Il se trouvait, par un malencontreux hasard, que dans le fond de la cour où était l'atelier de Langibout, il y avait un établissement de bains. Cela obligeait les malheureuses jeunes femmes du quartier, qui allaient au bain le matin, à traverser une haie de grands diables garnissant, à l'heure du déjeûner, les deux côtés de la cour, campés contre le mur, en vareuses rouges et la pipe à la bouche. Quand elles sortaient de l'établissement, charmantes, frissonnantes, caressées sous leurs robes du souvenir de l'eau et comme d'un souffle de fraîcheur, elles avaient à déranger des lazzarones couchés en travers de leur chemin. Elles passaient vite, en se serrant; mais elles sentaient tous ces regards d'hommes les fouiller, les tâter, les suivre; leurs oreilles accrochaient au passage des fragments d'histoires effarouchantes, des mots dans des récits, des cris d'animaux, qui leur faisaient peur.
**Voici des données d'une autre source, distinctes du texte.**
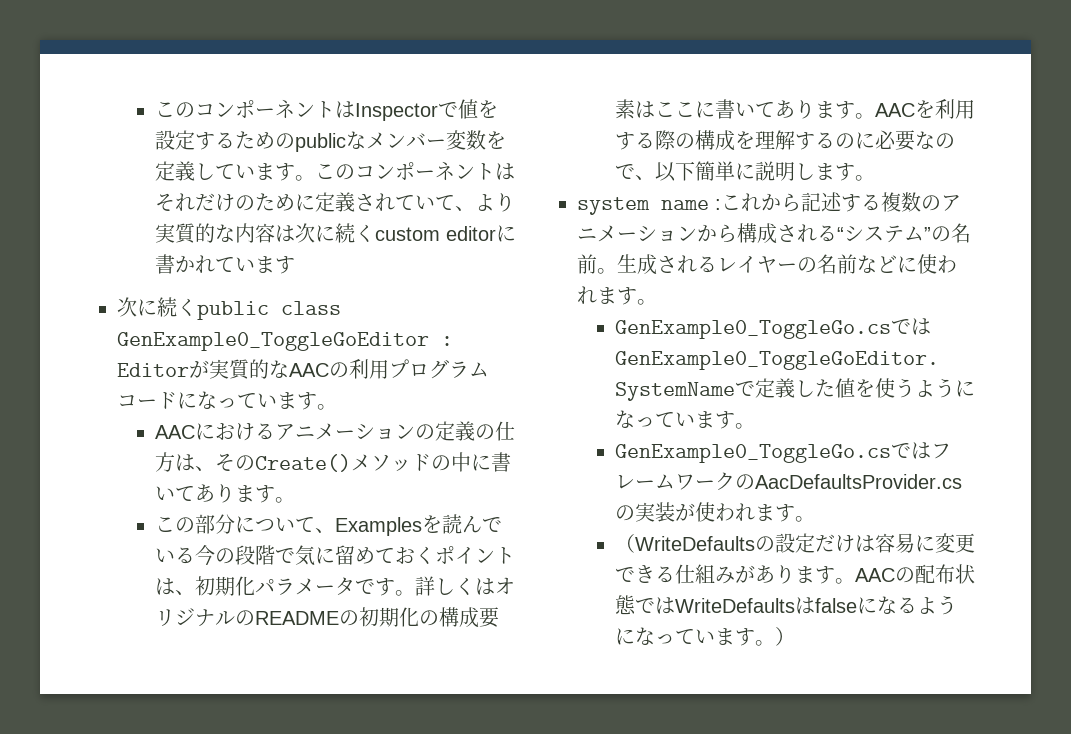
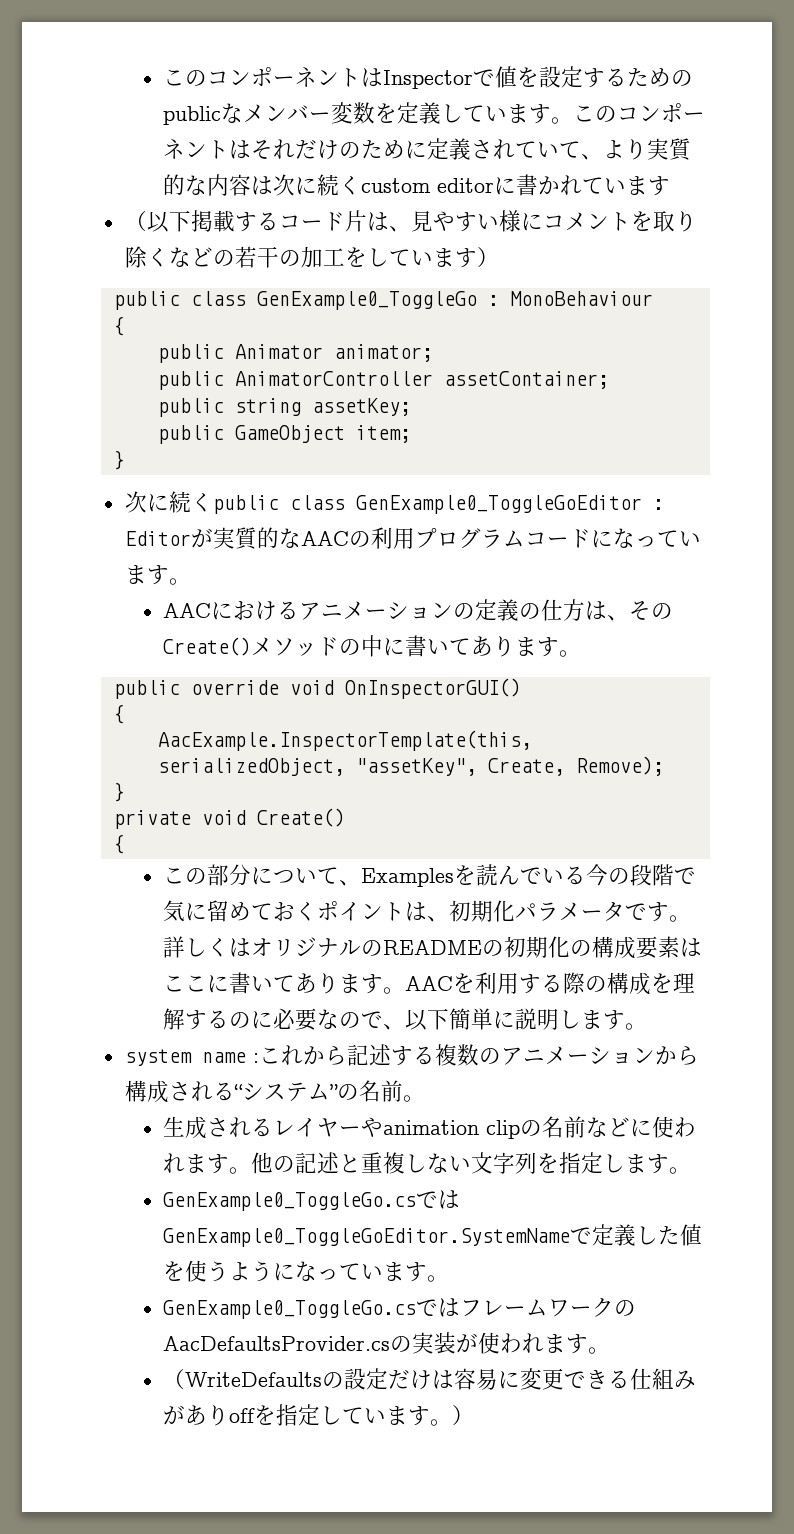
(295, 265) none -> [124,210,697,233] [124,246,499,268] [113,291,653,310] [113,316,125,336] [157,344,433,363] [157,371,609,390] [157,398,411,417] [157,425,411,444] [113,450,125,470] // （以下掲載するコード片は、見やすい様にコメントを取り除くなどの若干の加工をしています） // public class GenExample0_ToggleGo : MonoBehaviour // { // public Animator animator; // public AnimatorController assetContainer; // public string assetKey; // public GameObject item; // }
(295, 500) none -> [113,678,521,699] [113,704,125,724] [157,730,532,751] [157,756,664,776] [113,782,125,802] [113,808,345,829] [113,834,125,854] // public override void OnInspectorGUI() // { // AacExample.InspectorTemplate(this, serializedObject, "assetKey", Create, Remove); // } // private void Create() // {
(617, 271) none -> (425, 1098) //
(797, 267) none -> [361,1117,521,1139] やanimation clip
(657, 302) none -> [251,1152,692,1174] 他の記述と重複しない文字列を指定します。
[794,564,975,584] [614,595,957,615] [614,627,675,645] ます。AACの配布状態ではWriteDefaultsはfalseになるようになっ -> [229,1404,343,1426] offを指定し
Les jours de gaieté de l'atelier, on les faisait s'arrêter dans l'angoisse d'une détonation imminente devant un petit canon vide de poudre auquel un élève menaçait de mettre le feu avec une grande feuille de papier allumé. Voyant sa clientèle s'éloigner, les femmes enceintes, les jeunes filles avec leurs mères, et jusqu'aux mères elles-mêmes ne plus revenir, la maîtresse des bains avait été faire ses plaintes à Langibout, qui, prenant feu sur la justice et l'honnêteté de ses récriminations, s'était livré contre tout l'atelier à un éclat de colère.
Sur cela, Anatole résolut de punir la dénonciatrice en frappant son commerce au cœur. Un matin, huit bains, qu'il avait été retenir dans un grand établissement de la rue Taranne, stationnaient devant la maison, avec leur adresse sur les planchettes de derrière des huit tonneaux, étonnant, occupant les voisins, la maison, la rue, le quartier, tout un monde qui se demandait s'il n'y avait plus d'eau, plus de bains, dans l'établissement de la maison Langibout. Tout l'atelier écoutait avec délices cette rumeur qui ruinait les robinets d'à côté, quand la porte s'entr'ouvrit.